The NYT reporter noted that “one of the other reasons we’ve seen so much information out there is media organizations have dedicated so many resources to this, and there’s so many reporters out there trying to get information, it almost becomes a numbers game.”

“And with people more willing and more motivated to speak, I think that is why we saw what we did,” Schmidt said.

Margaret Sullivan, media writer at the Washington Post, asked the journalists why special counsel Robert Mueller’s investigation seems to be “virtually leak proof” and if it poses a problem for journalists covering the probe.

“I think that Mueller is someone who has never really been press-friendly himself and sort of sets a tone from the top about that. I think Mueller understands the need and importance to have the public on his side,” Schmidt replied.

Schmidt referred to the Justice Department’s indictment of 13 Russians allegedly behind a social media campaign designed to influence the last presidential election.

“You can’t help but look at it and think, was Mueller trying to make an argument to the public or prove to the public or show to the public that there really was something here, despite what the president says or despite what some Republicans say?” he asked. “So I think he appreciates that, but he has never been someone who was press-friendly. He is basically the opposite of [former FBI Director James] Comey. I think they understand they are under a microscope in a way that no one has ever been before.”

Schmidt said he thinks Mueller’s team of prosecutors and investigators “felt a bit burned initially by some of the stories about how there were so many Democrats there.”

“I think they saw that as a problem. I think they have done everything they can. I mean, they had the whole issue with the agent that was moved off the case for his text messages,” he said. “And I think they know that the slightest mistake will destroy them or will be used and exploited against them and, because of that, they have been very disciplined.”

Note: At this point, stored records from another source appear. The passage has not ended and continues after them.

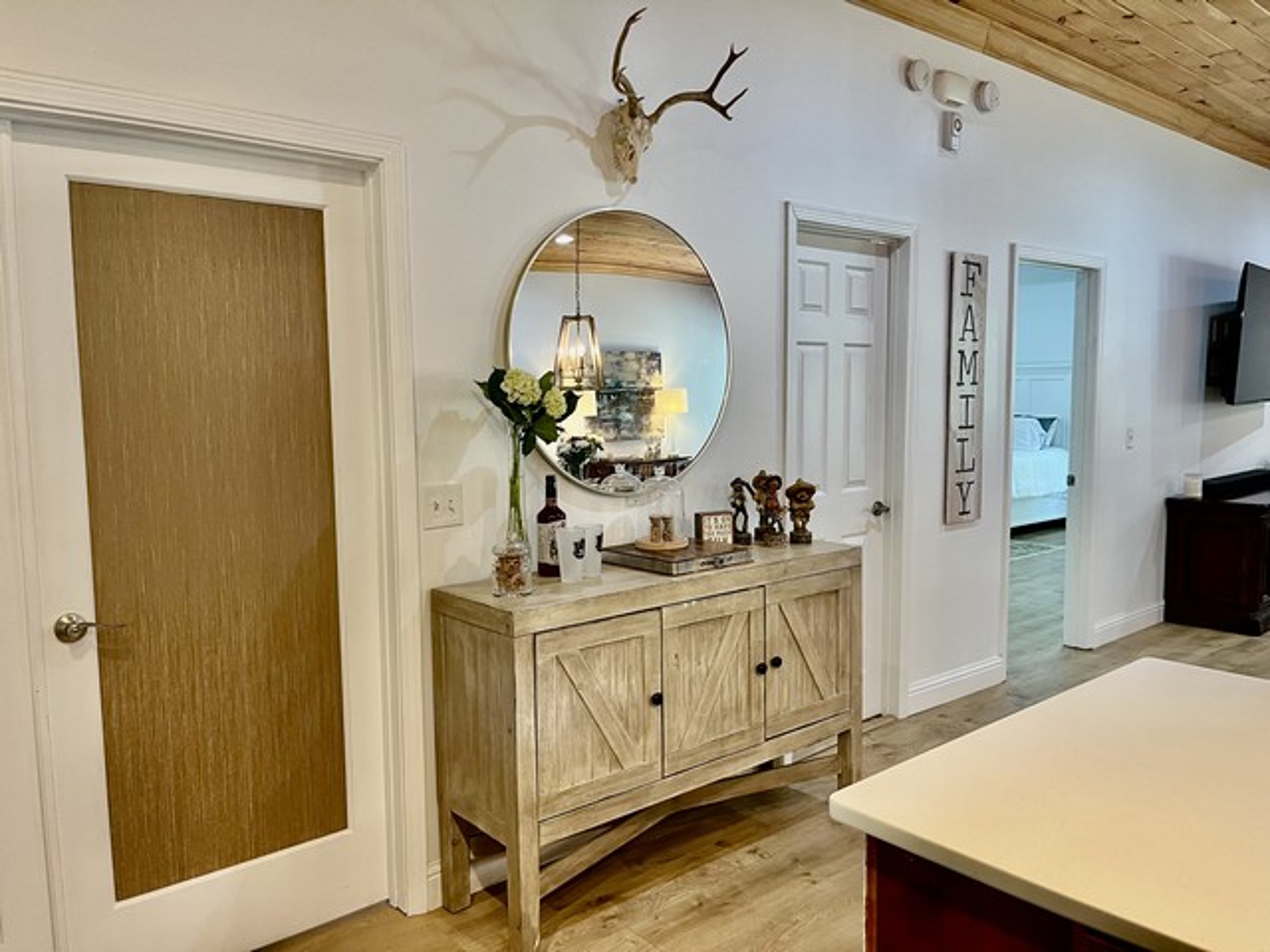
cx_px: 635
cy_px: 476
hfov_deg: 67.3
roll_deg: +1.7
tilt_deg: -2.6
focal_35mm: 26
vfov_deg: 53.1
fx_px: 954
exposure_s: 1/60
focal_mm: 5.1
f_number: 1.6
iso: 125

Miller explained why he thinks Trump has not directly sparred with Mueller in a public forum.

“You have these stylistic opposites who are in some ways adversaries. You have Trump and his sort of chaos that he creates around him and then you have the opposite with Mueller. Trump, you know, it is hard to know whether this is a source of real frustration for him, but you can sort of see he likes to drag adversaries onto the stage or into the spotlight with him where he can lash at them on Twitter or in public remarks,” he said.

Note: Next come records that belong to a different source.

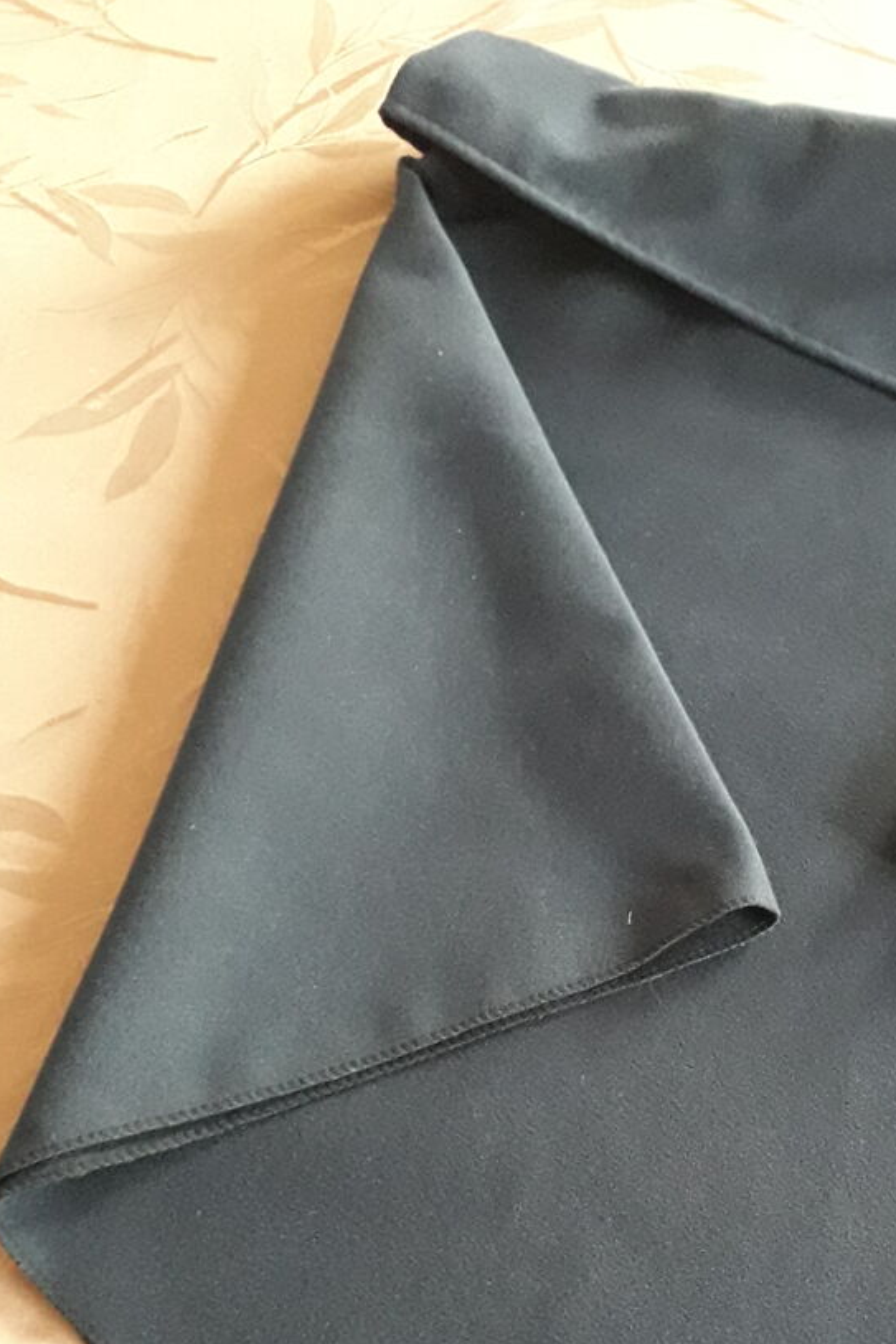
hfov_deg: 28.3
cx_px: 782
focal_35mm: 46
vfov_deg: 41.0
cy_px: 1074
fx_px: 1716
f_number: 1.9
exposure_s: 1/20
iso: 400
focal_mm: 3.6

“He did this with Comey, and they continue to sort of go back and forth with one another on Twitter. Mueller doesn’t present that kind of target for Trump. He is not visible. There is nothing for Trump to really grab onto,” he added.

Miller said the recent indictments and guilty pleas in the Mueller probe show how Russian interference in the 2016 election began before Trump entered the race.

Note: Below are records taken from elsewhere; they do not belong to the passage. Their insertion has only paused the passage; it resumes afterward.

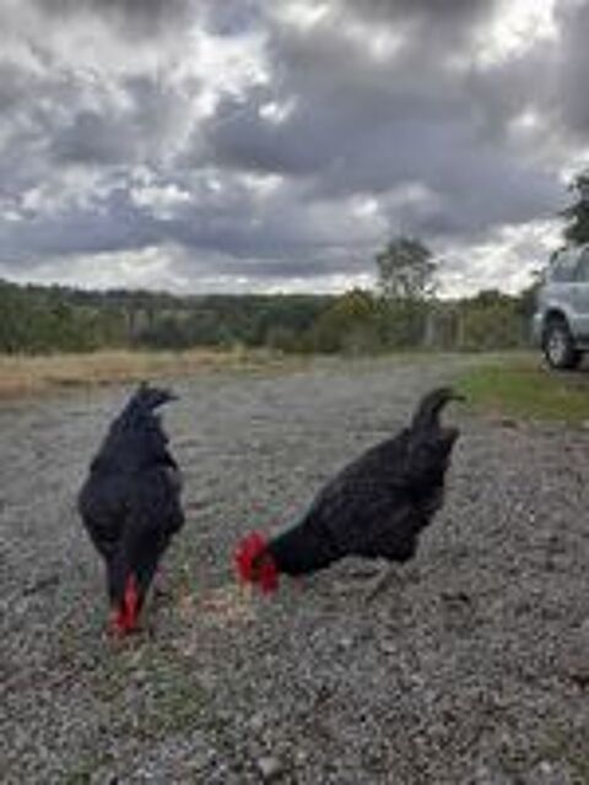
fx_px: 567
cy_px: 392
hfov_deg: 54.9
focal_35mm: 25
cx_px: 294
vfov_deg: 69.4
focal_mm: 4.6
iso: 20
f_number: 2
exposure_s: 1/462
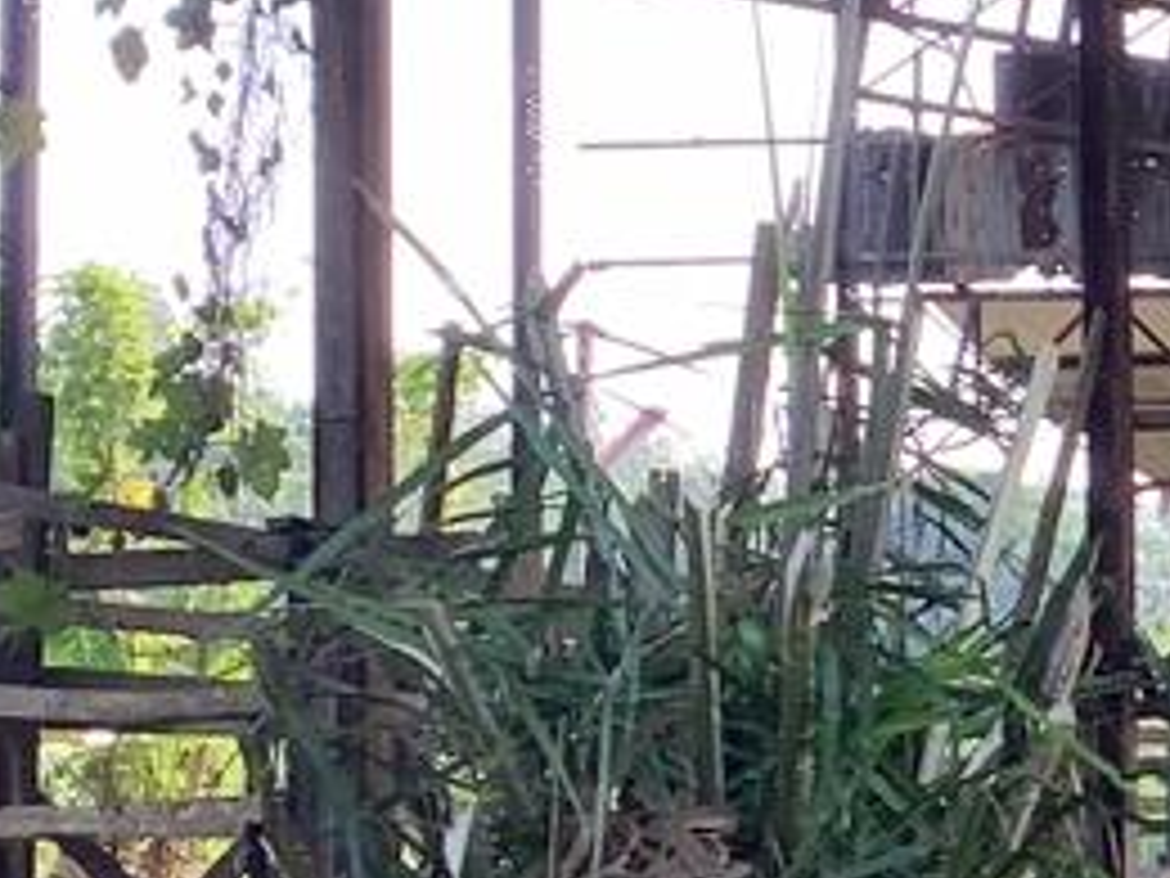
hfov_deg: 12.5
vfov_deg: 10.8
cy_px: 689
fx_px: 4631
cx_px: 2387
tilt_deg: +0.9
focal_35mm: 137
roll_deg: +0.2
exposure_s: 1/120
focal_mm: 3.3
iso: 32
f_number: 2.4
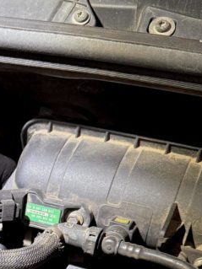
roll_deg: +1.9
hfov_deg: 17.9
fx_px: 600
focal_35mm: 77
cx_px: -57
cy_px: 270
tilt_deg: -40.9
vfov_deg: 24.2
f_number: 1.78
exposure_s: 1/50
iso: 200
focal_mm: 6.76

“In a way, it really altered our understanding of the big picture of the Russian interference. I think it gives us a different timeline that goes back even earlier than we understood in terms of when this operation, this Russian active measures campaign, is conceived, when they’re taking their initial steps, and how early they had identified denigrating Hillary Clinton as a main objective,” the WaPo reporter said.

“Trump is right when he tweets that this is all happening and coming into existence before he’s even declared his candidacy. That doesn’t mean they don’t turn their efforts towards supporting him when he does arrive,” Miller added. “But, you know, he’s right that their initial objective was to sow discord and to take on and to go after Hillary, and that happens earlier than I think some of us really understood.”